## Data excerpts

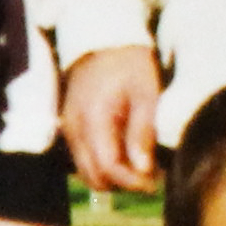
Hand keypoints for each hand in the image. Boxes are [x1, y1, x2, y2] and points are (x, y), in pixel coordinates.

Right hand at [62, 46, 162, 193]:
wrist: (103, 41)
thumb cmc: (129, 63)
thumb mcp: (146, 92)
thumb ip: (142, 130)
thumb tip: (143, 169)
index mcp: (93, 118)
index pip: (107, 166)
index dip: (132, 181)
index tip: (156, 183)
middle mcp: (74, 128)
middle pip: (93, 177)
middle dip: (122, 184)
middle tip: (152, 178)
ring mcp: (69, 129)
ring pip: (86, 172)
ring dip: (113, 178)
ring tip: (142, 167)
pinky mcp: (71, 129)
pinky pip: (84, 160)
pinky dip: (104, 166)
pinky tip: (127, 155)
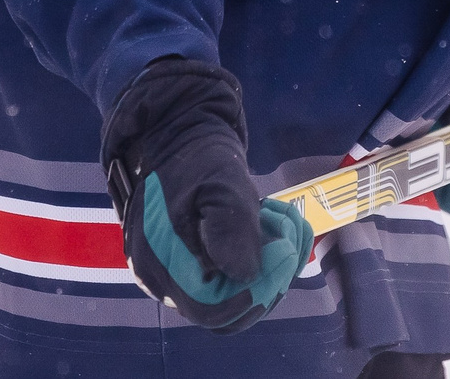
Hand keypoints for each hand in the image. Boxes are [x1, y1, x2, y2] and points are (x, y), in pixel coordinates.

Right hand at [101, 58, 312, 331]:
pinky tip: (275, 228)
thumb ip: (231, 225)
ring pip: (237, 297)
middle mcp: (165, 281)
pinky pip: (235, 283)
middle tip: (288, 231)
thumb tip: (247, 275)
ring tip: (284, 222)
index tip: (283, 248)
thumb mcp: (219, 180)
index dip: (257, 288)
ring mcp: (180, 277)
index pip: (215, 308)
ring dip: (271, 267)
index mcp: (162, 263)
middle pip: (230, 310)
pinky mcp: (197, 268)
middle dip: (269, 276)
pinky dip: (263, 262)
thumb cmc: (195, 157)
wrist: (178, 138)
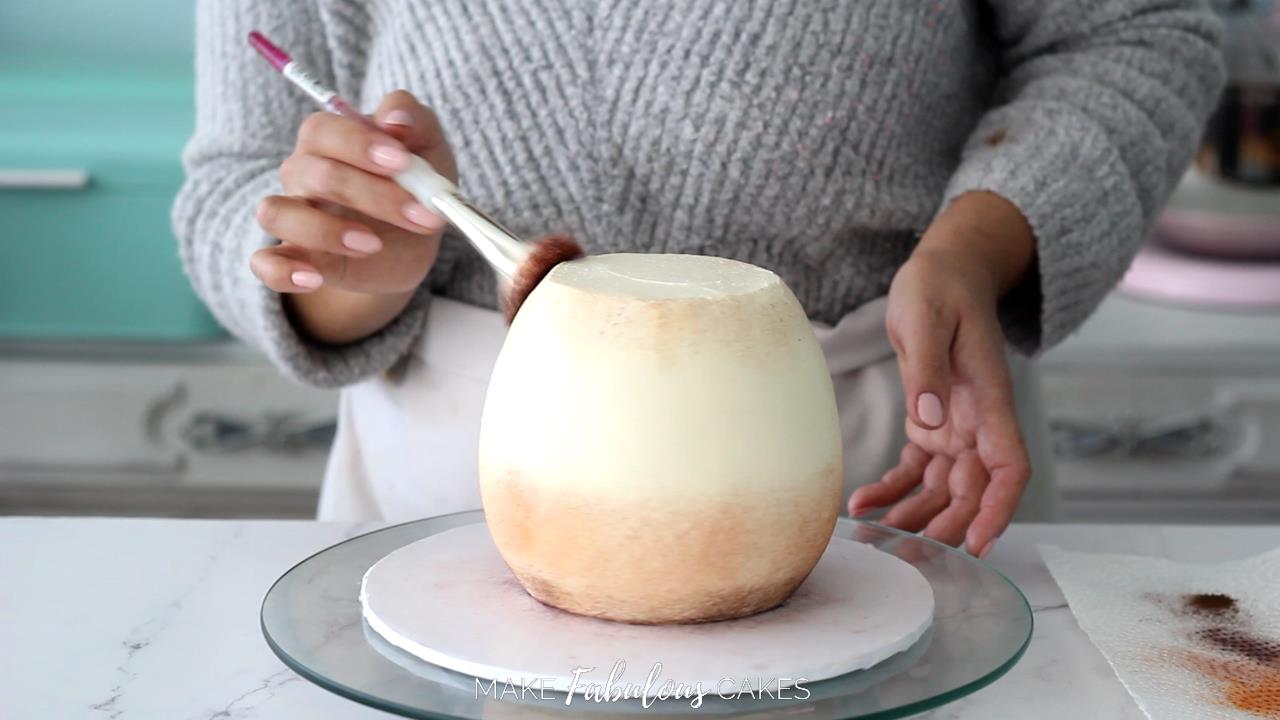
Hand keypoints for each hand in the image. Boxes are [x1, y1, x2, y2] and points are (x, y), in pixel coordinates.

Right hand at [252, 90, 457, 343]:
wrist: (414, 242)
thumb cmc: (414, 184)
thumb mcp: (428, 148)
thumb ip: (414, 121)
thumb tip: (394, 117)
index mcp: (329, 140)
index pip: (324, 130)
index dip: (360, 144)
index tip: (402, 162)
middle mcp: (302, 175)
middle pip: (315, 174)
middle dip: (372, 194)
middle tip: (421, 214)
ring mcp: (295, 218)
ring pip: (277, 213)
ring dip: (325, 231)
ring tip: (374, 244)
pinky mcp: (296, 260)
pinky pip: (266, 264)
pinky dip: (282, 270)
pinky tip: (315, 278)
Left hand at [847, 192, 1035, 556]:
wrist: (942, 271)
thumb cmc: (938, 288)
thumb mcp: (926, 319)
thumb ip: (926, 370)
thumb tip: (931, 421)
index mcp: (990, 399)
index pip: (1010, 466)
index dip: (999, 509)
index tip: (978, 544)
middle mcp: (978, 420)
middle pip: (974, 489)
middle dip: (947, 526)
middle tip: (908, 555)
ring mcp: (956, 424)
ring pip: (943, 487)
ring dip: (915, 515)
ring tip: (874, 533)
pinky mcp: (932, 420)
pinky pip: (916, 467)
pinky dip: (893, 489)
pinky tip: (863, 502)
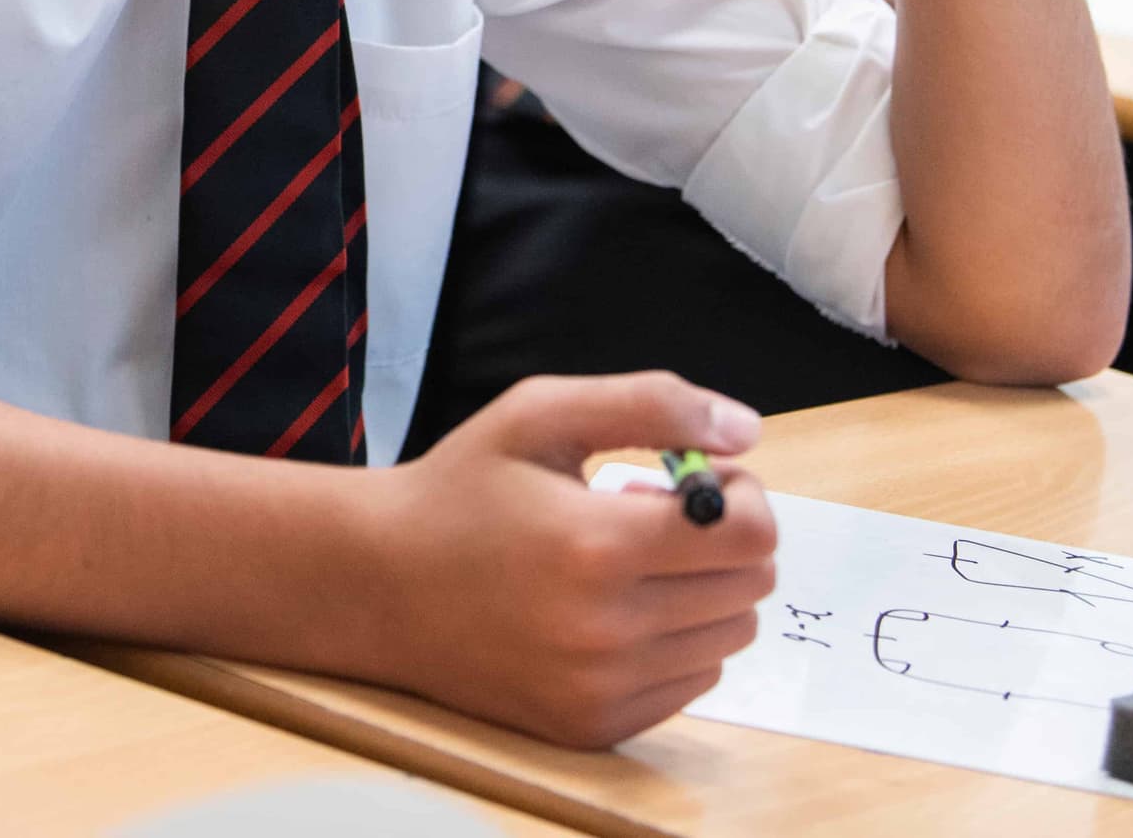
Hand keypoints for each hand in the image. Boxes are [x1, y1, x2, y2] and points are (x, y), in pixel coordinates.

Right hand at [351, 373, 776, 747]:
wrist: (379, 586)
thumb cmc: (462, 489)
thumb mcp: (540, 413)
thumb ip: (651, 405)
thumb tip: (744, 430)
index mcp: (598, 545)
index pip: (752, 536)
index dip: (742, 497)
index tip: (699, 481)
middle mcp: (607, 631)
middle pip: (750, 588)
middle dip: (724, 540)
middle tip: (660, 517)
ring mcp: (601, 689)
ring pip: (728, 639)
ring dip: (702, 593)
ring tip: (634, 562)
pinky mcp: (594, 726)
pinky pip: (690, 683)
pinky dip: (674, 642)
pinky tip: (617, 610)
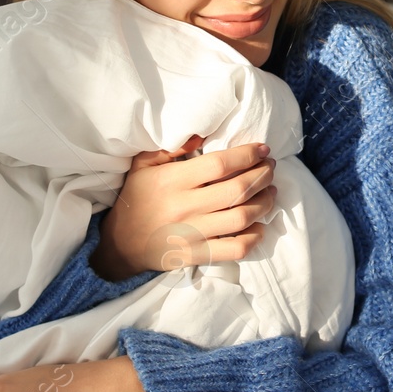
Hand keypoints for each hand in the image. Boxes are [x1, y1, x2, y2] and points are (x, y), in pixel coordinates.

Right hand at [92, 134, 277, 281]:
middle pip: (237, 190)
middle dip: (263, 175)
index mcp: (172, 181)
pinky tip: (260, 225)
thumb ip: (170, 148)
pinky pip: (235, 248)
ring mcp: (192, 234)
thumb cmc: (136, 198)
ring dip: (265, 203)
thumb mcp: (143, 166)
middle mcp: (185, 207)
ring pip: (242, 218)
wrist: (121, 244)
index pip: (220, 165)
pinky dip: (255, 237)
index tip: (262, 149)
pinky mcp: (197, 255)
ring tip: (271, 192)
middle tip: (270, 167)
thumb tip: (202, 135)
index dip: (247, 155)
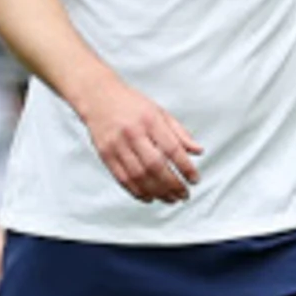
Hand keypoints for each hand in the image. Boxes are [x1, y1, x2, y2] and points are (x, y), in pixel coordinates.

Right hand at [81, 77, 203, 201]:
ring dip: (157, 192)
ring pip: (139, 176)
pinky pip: (123, 178)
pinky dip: (137, 192)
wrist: (97, 97)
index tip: (194, 179)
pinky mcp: (105, 154)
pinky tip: (149, 197)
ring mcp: (117, 145)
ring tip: (170, 199)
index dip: (186, 167)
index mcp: (150, 120)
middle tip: (184, 194)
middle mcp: (133, 133)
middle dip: (173, 184)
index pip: (172, 149)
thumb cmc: (130, 104)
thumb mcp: (159, 112)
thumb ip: (180, 132)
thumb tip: (198, 151)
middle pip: (155, 165)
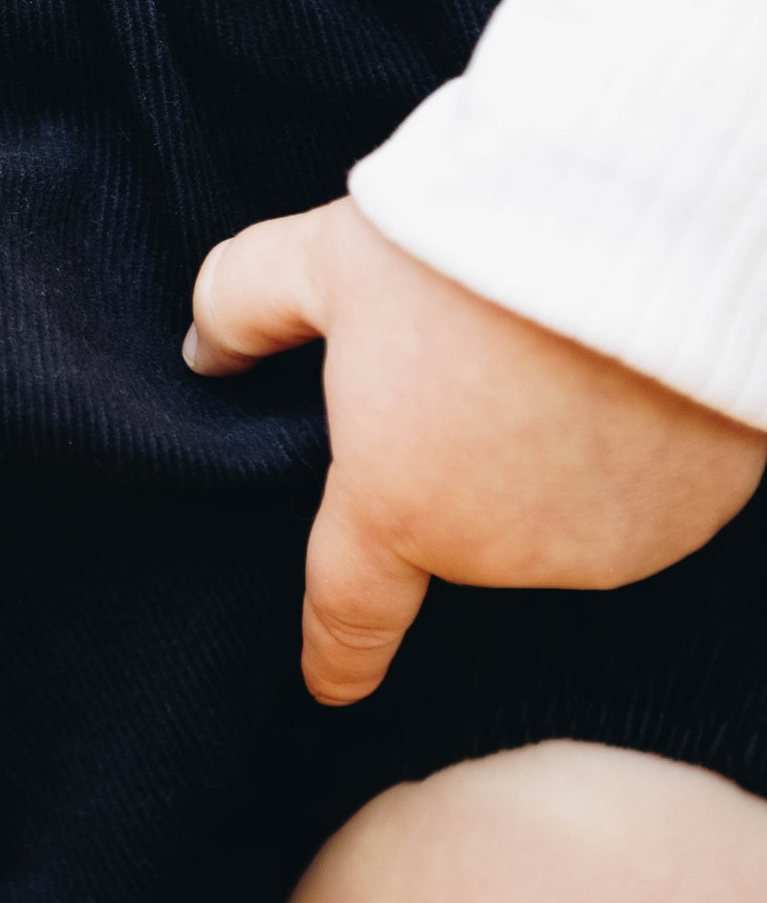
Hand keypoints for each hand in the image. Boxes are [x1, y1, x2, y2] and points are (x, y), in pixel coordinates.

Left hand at [185, 198, 765, 705]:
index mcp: (399, 504)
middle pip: (462, 524)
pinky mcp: (698, 513)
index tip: (329, 682)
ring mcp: (612, 541)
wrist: (641, 220)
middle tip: (472, 364)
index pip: (351, 610)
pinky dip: (630, 453)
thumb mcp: (330, 255)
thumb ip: (246, 304)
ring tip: (551, 357)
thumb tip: (203, 350)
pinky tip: (622, 376)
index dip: (335, 651)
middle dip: (457, 464)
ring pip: (556, 514)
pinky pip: (647, 496)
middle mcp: (505, 550)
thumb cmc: (468, 239)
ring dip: (547, 462)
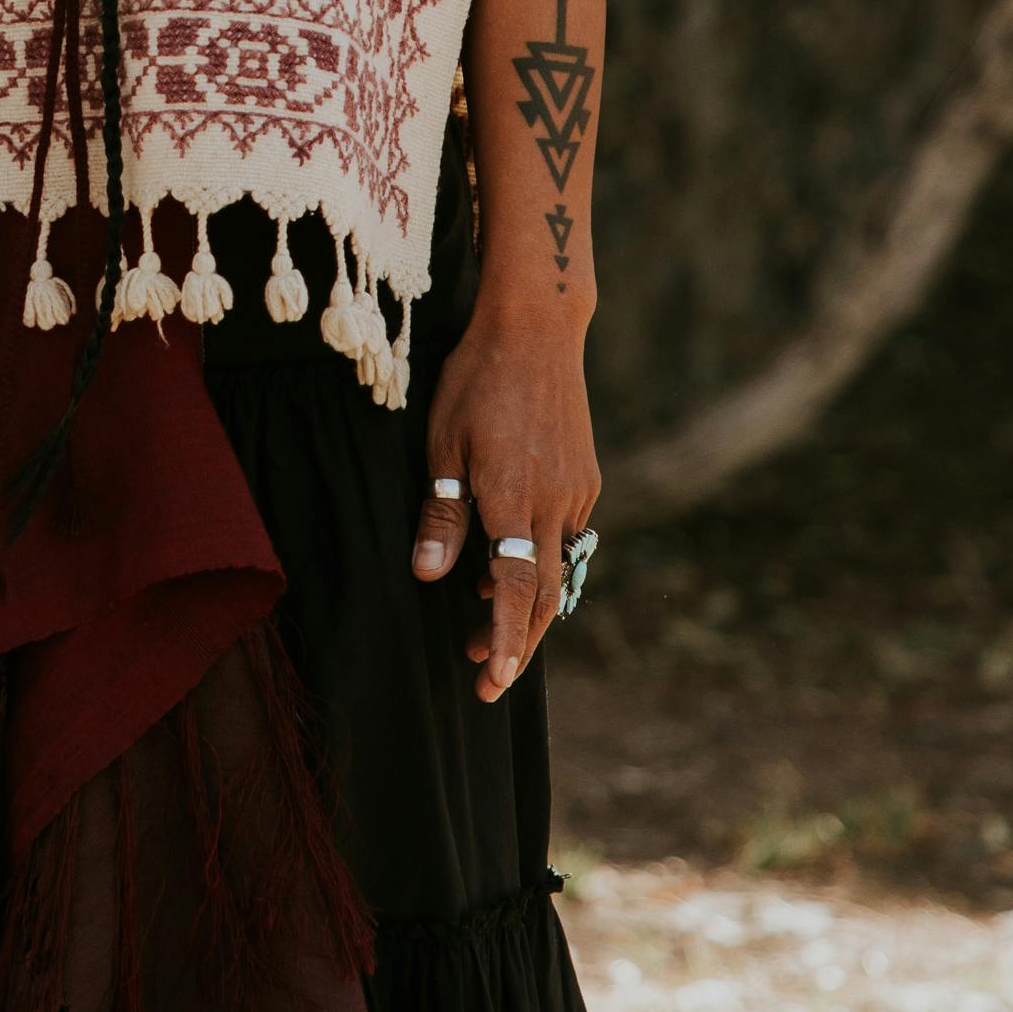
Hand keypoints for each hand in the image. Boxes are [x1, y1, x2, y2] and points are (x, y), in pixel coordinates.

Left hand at [409, 300, 599, 701]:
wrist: (537, 329)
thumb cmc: (477, 380)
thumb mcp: (442, 446)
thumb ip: (441, 516)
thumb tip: (428, 576)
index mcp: (516, 499)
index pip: (519, 591)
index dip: (508, 641)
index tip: (496, 683)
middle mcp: (556, 503)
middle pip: (547, 594)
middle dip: (518, 639)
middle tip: (484, 671)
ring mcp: (576, 490)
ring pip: (559, 568)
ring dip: (528, 603)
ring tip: (484, 621)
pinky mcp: (584, 477)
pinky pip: (566, 536)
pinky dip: (540, 562)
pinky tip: (509, 563)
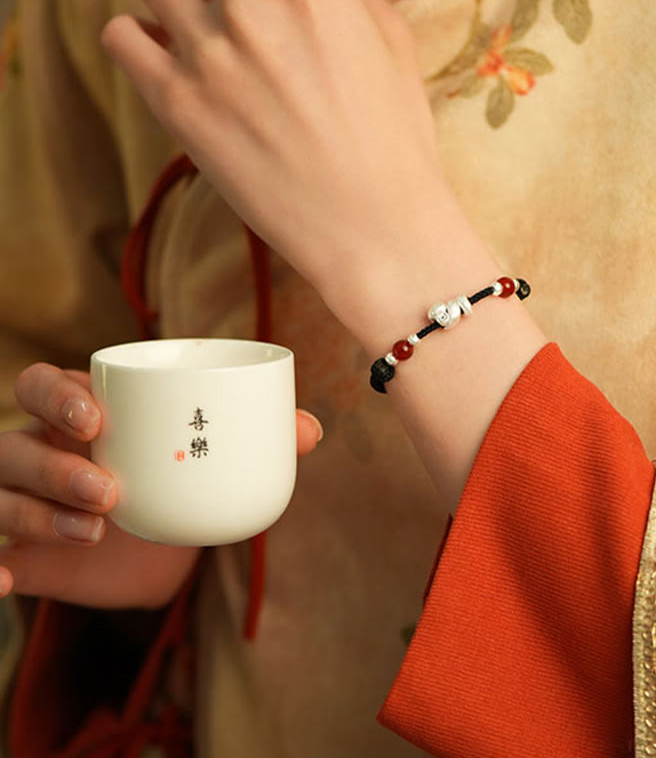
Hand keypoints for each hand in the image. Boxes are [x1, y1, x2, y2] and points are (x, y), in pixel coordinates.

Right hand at [0, 362, 323, 608]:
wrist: (158, 548)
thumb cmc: (177, 481)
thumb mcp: (210, 456)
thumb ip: (259, 437)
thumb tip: (312, 431)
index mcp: (82, 414)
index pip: (41, 385)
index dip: (56, 395)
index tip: (98, 417)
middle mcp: (42, 451)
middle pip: (14, 444)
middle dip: (53, 464)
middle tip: (109, 488)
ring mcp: (24, 501)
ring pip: (2, 496)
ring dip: (39, 513)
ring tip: (97, 529)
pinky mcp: (21, 553)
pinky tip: (7, 581)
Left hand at [100, 0, 481, 332]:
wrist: (375, 228)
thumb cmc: (395, 140)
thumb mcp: (392, 40)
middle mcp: (251, 0)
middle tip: (251, 25)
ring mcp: (208, 51)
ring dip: (184, 7)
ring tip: (214, 50)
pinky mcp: (176, 104)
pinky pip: (120, 36)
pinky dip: (138, 41)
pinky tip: (169, 63)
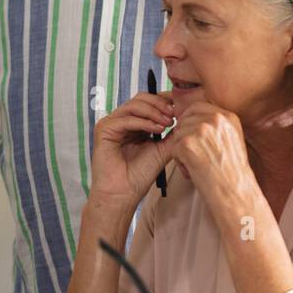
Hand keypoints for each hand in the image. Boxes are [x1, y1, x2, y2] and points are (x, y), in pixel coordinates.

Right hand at [89, 92, 175, 211]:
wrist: (123, 193)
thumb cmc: (139, 175)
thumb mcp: (163, 149)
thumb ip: (173, 133)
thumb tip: (189, 117)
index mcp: (134, 124)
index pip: (150, 102)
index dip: (166, 100)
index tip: (182, 107)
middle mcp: (121, 121)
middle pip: (141, 98)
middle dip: (161, 104)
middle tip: (175, 114)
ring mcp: (111, 124)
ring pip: (134, 105)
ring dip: (154, 111)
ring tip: (168, 123)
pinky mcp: (103, 129)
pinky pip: (126, 119)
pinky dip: (143, 122)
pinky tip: (156, 130)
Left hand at [162, 102, 258, 214]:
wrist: (235, 192)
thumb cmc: (233, 173)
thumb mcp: (232, 140)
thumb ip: (215, 127)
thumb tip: (192, 120)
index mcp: (228, 116)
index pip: (197, 107)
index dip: (189, 121)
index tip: (191, 135)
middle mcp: (215, 119)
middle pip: (184, 120)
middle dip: (184, 137)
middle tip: (196, 155)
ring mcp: (201, 130)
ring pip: (177, 135)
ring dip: (182, 152)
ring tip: (198, 166)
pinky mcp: (187, 144)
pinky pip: (173, 150)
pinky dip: (180, 163)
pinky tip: (194, 171)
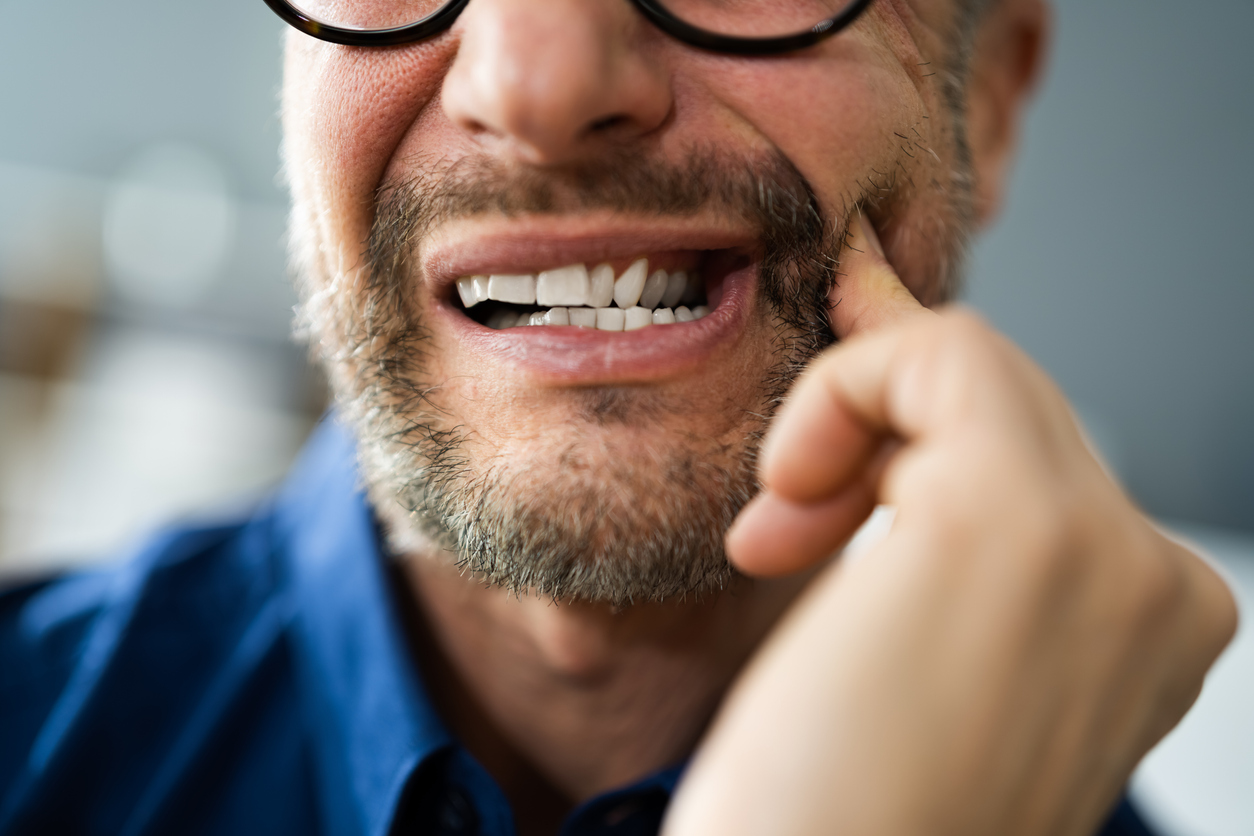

## What is being asked
When copying from the data above, print only the lines from the line containing "index dip: (186, 167)" to the line containing "middle tip: (484, 671)", exactly, and leave the pictures out.

## Finished exercise
index dip: (186, 167)
index mcp: (150, 120)
middle tip: (184, 194)
middle mcp: (133, 133)
middle dip: (173, 184)
index pip: (172, 149)
thumb cmc: (130, 104)
thumb mcp: (159, 112)
thumb ip: (180, 132)
thumb tip: (198, 151)
middle pip: (155, 165)
Hand keypoints for each hand in the image. Boxes are [x1, y1, x2, y2] and points are (x, y), in pixel coordinates.

Left hand at [185, 198, 765, 705]:
index mcp: (399, 504)
middle pip: (462, 524)
pinky mcp: (698, 513)
index tip: (329, 682)
ring mcp: (612, 541)
wrist: (641, 220)
middle tip: (472, 364)
index pip: (351, 610)
pinky dip: (630, 453)
thumb mcp: (330, 255)
thumb ip: (246, 304)
ring tip: (551, 357)
thumb tip: (203, 350)
pinky tip: (622, 376)
index dip: (335, 651)
middle dip: (457, 464)
ring pip: (556, 514)
pinky pip: (647, 496)
middle mcp: (505, 550)
thumb cmc: (468, 239)
ring dip: (547, 462)
Hand keypoints for each hand in the image. Boxes are [x1, y1, x2, y2] and points are (x, y), in pixel coordinates.

Left hand at [409, 300, 599, 701]:
wrist: (537, 329)
thumb cmc: (477, 380)
thumb mcp: (442, 446)
thumb ip: (441, 516)
thumb tip: (428, 576)
index mcp: (516, 499)
index pip: (519, 591)
index dip: (508, 641)
index tip: (496, 683)
middle mcp: (556, 503)
middle pip: (547, 594)
middle dip: (518, 639)
middle tip: (484, 671)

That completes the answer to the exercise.